What the exercise asks ▸ Pick out all lines of the entries that include the word "synthetic" and copy them.

Exercise material ▸
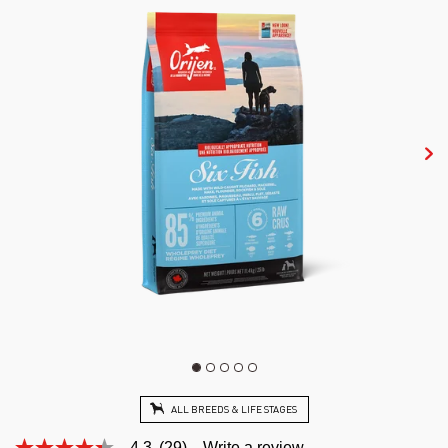
ALL BREEDS & LIFE STAGES
4.3
(29)
Write a review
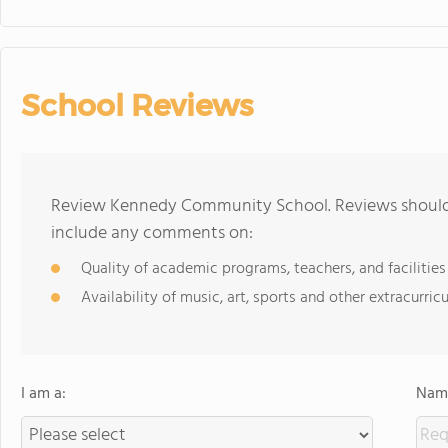
School Reviews
Review Kennedy Community School. Reviews should b
include any comments on:
Quality of academic programs, teachers, and facilities
Availability of music, art, sports and other extracurricu
I am a:
Name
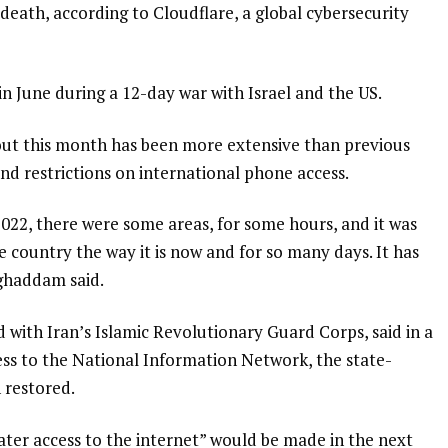
death, according to Cloudflare, a global cybersecurity
s in June during a 12-day war with Israel and the US.
t this month has been more extensive than previous
nd restrictions on international phone access.
 2022, there were some areas, for some hours, and it was
 country the way it is now and for so many days. It has
ghaddam said.
ed with Iran’s Islamic Revolutionary Guard Corps, said in a
s to the National Information Network, the state-
 restored.
eater access to the internet” would be made in the next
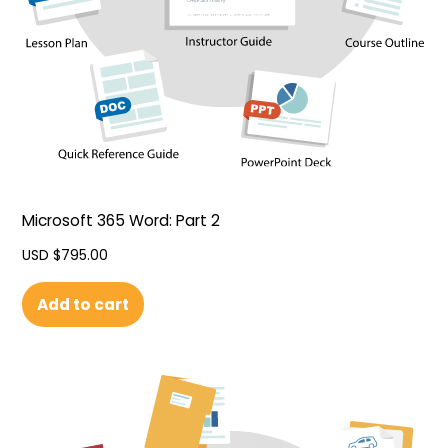
Microsoft 365 Word: Part 2
USD $
795.00
Add to cart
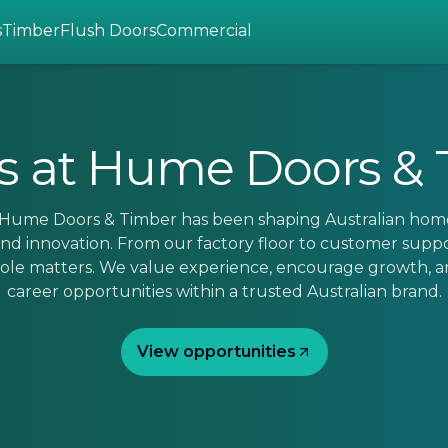
s
Timber
Flush Doors
Commercial
s at Hume Doors &
, Hume Doors & Timber has been shaping Australian hom
nd innovation. From our factory floor to customer supp
 role matters. We value experience, encourage growth, a
career opportunities within a trusted Australian brand.
View opportunities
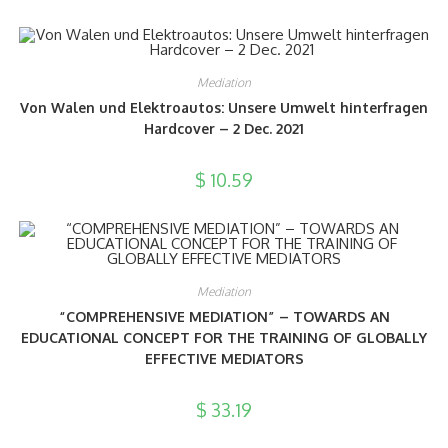
Mediation
Von Walen und Elektroautos: Unsere Umwelt hinterfragen
Hardcover – 2 Dec. 2021
$
10.59
Mediation
“COMPREHENSIVE MEDIATION” – TOWARDS AN
EDUCATIONAL CONCEPT FOR THE TRAINING OF GLOBALLY
EFFECTIVE MEDIATORS
$
33.19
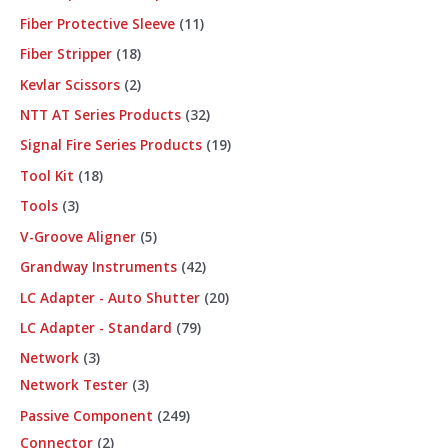
Fiber Protective Sleeve
11
Fiber Stripper
18
Kevlar Scissors
2
NTT AT Series Products
32
Signal Fire Series Products
19
Tool Kit
18
Tools
3
V-Groove Aligner
5
Grandway Instruments
42
LC Adapter - Auto Shutter
20
LC Adapter - Standard
79
Network
3
Network Tester
3
Passive Component
249
Connector
2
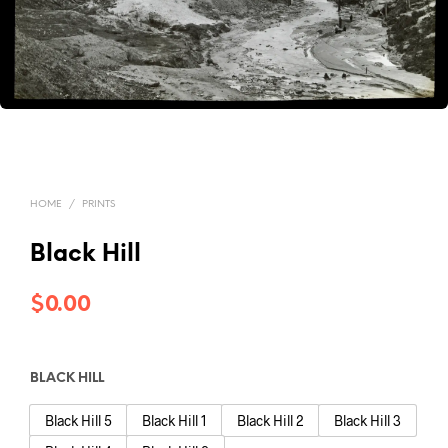
HOME
/
PRINTS
Black Hill
$
0.00
BLACK HILL
Black Hill 5
Black Hill 1
Black Hill 2
Black Hill 3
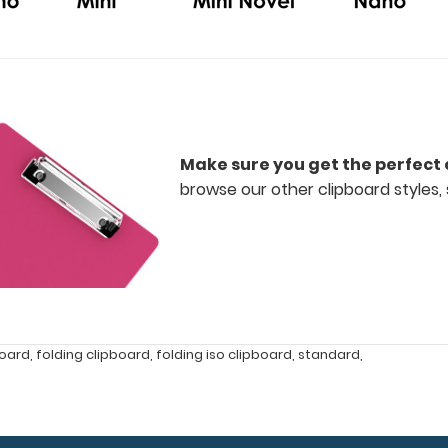
Make sure you get the perfect 
browse our other clipboard styles, 
board
,
folding clipboard
,
folding iso clipboard
,
standard
,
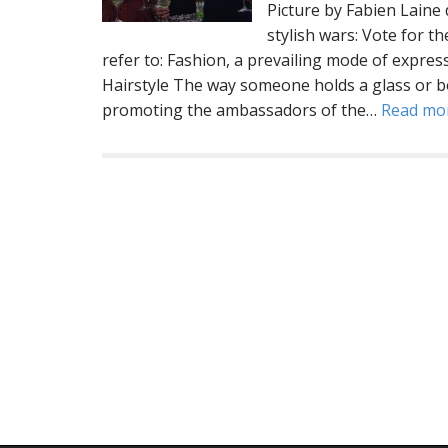
Picture by Fabien Lai
stylish wars: Vote for t
refer to: Fashion, a prevailing mode of expres
Hairstyle The way someone holds a glass or b
promoting the ambassadors of the…
Read mo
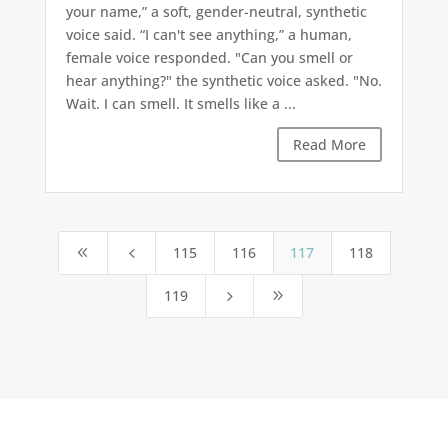
your name,” a soft, gender-neutral, synthetic
voice said. “I can't see anything,” a human,
female voice responded. "Can you smell or
hear anything?" the synthetic voice asked. "No.
Wait. I can smell. It smells like a ...
Read More
115
116
117
118
8
4
119
5
9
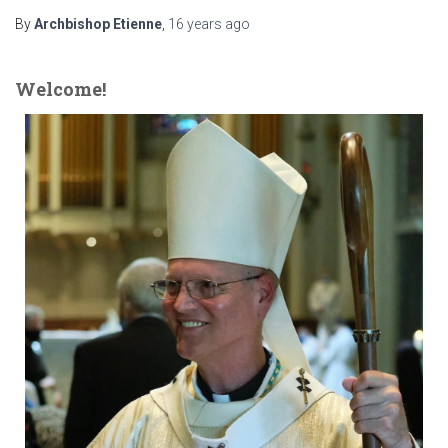
By
Archbishop Etienne
,
16 years
ago
Welcome!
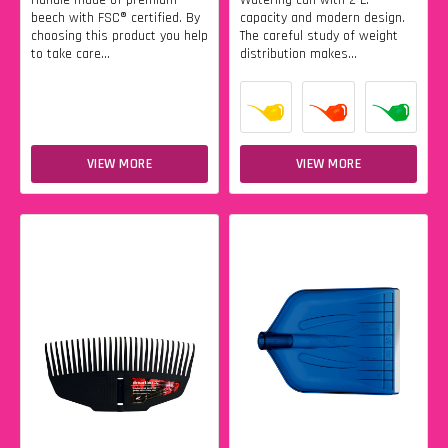
Handle made of premium
Watering can with 2 L.
beech with FSC® certified. By
capacity and modern design.
choosing this product you help
The careful study of weight
to take care...
distribution makes...
VIEW MORE
VIEW MORE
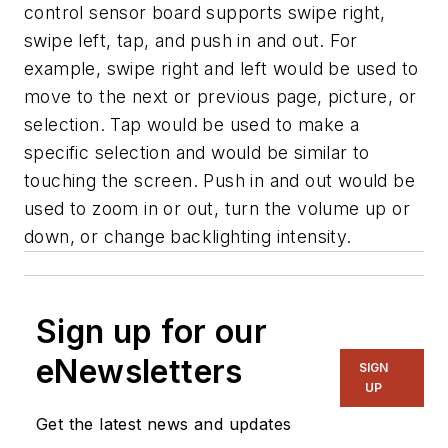
control sensor board supports swipe right,
swipe left, tap, and push in and out. For
example, swipe right and left would be used to
move to the next or previous page, picture, or
selection. Tap would be used to make a
specific selection and would be similar to
touching the screen. Push in and out would be
used to zoom in or out, turn the volume up or
down, or change backlighting intensity.
Sign up for our
eNewsletters
SIGN
UP
Get the latest news and updates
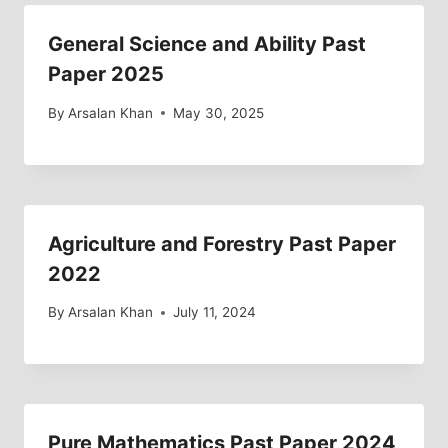
General Science and Ability Past
Paper 2025
By
Arsalan Khan
May 30, 2025
Agriculture and Forestry Past Paper
2022
By
Arsalan Khan
July 11, 2024
Pure Mathematics Past Paper 2024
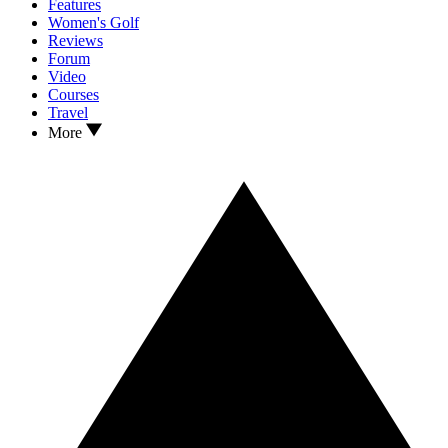
Features
Women's Golf
Reviews
Forum
Video
Courses
Travel
More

The answer ▸
your name,” a soft, gender-neutral, synthetic
hear anything?" the synthetic voice asked. "No.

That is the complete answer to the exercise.